Magic Lessons
- cover image
- Author: Justine Larbalestier
- Language: English
- Series: Magic or Madness
- Publisher: Razorbill
- Publication date: 2006
- Publication place: Australia
- Pages: 275
- ISBN: 978-1-59514-124-8
- OCLC: 61687593
- Preceded by: Magic or Madness
- Followed by: Magic's Child

= Magic Lessons =

2nd part of Magic or Madness trilogy

Magic Lessons is the second installment in Justine Larbalestier's Magic or Madness trilogy. It was released in 2006.

==Plot summary==

When a golem pulls Reason into New York, she calls Danny Galeano, Jay-Tee's eighteen-year-old brother, for help. Danny allows Reason to stay with him while she tries to trace the golem, although her feelings for him grow until she eventually sleeps with him, despite Danny continually saying that it is not right. Meanwhile, Jay-Tee nearly dies while running, and Tom is forced to give her some of his magic.

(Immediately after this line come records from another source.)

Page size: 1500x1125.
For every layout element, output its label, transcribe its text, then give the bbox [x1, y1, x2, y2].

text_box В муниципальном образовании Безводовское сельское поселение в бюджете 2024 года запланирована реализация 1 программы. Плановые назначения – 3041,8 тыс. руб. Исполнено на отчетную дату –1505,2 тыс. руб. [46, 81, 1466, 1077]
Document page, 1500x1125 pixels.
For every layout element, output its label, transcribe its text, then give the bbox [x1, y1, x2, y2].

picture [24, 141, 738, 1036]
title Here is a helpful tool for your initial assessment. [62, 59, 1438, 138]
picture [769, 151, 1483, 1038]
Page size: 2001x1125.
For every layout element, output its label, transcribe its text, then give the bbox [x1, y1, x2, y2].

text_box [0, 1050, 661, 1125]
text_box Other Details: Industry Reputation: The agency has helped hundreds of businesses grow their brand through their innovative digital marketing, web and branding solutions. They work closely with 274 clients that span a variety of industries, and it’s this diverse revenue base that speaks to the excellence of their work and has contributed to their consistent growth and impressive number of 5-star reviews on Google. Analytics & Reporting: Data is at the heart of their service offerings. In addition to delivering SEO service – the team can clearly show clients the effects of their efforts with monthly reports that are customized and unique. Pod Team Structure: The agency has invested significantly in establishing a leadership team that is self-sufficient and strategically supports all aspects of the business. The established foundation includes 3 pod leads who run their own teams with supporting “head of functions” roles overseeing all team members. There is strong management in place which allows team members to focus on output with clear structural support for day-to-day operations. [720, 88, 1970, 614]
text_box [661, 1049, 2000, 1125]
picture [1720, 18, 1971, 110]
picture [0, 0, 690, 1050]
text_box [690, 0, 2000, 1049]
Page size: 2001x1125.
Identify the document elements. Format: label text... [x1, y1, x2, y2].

Reason, who is 15 finds out that she's pregnant with Danny's baby and is happy, because her own mother was pregnant with Reason at 15.

==Awards==
The sequel, Magic Lessons, was shortlisted for an Aurealis Award for best young adult novel as well as a Locus award. It was a best book of the year selection for Inside a Dog and the CCBC Choices List, as well as making the 2006 Locus Recommended Reading List.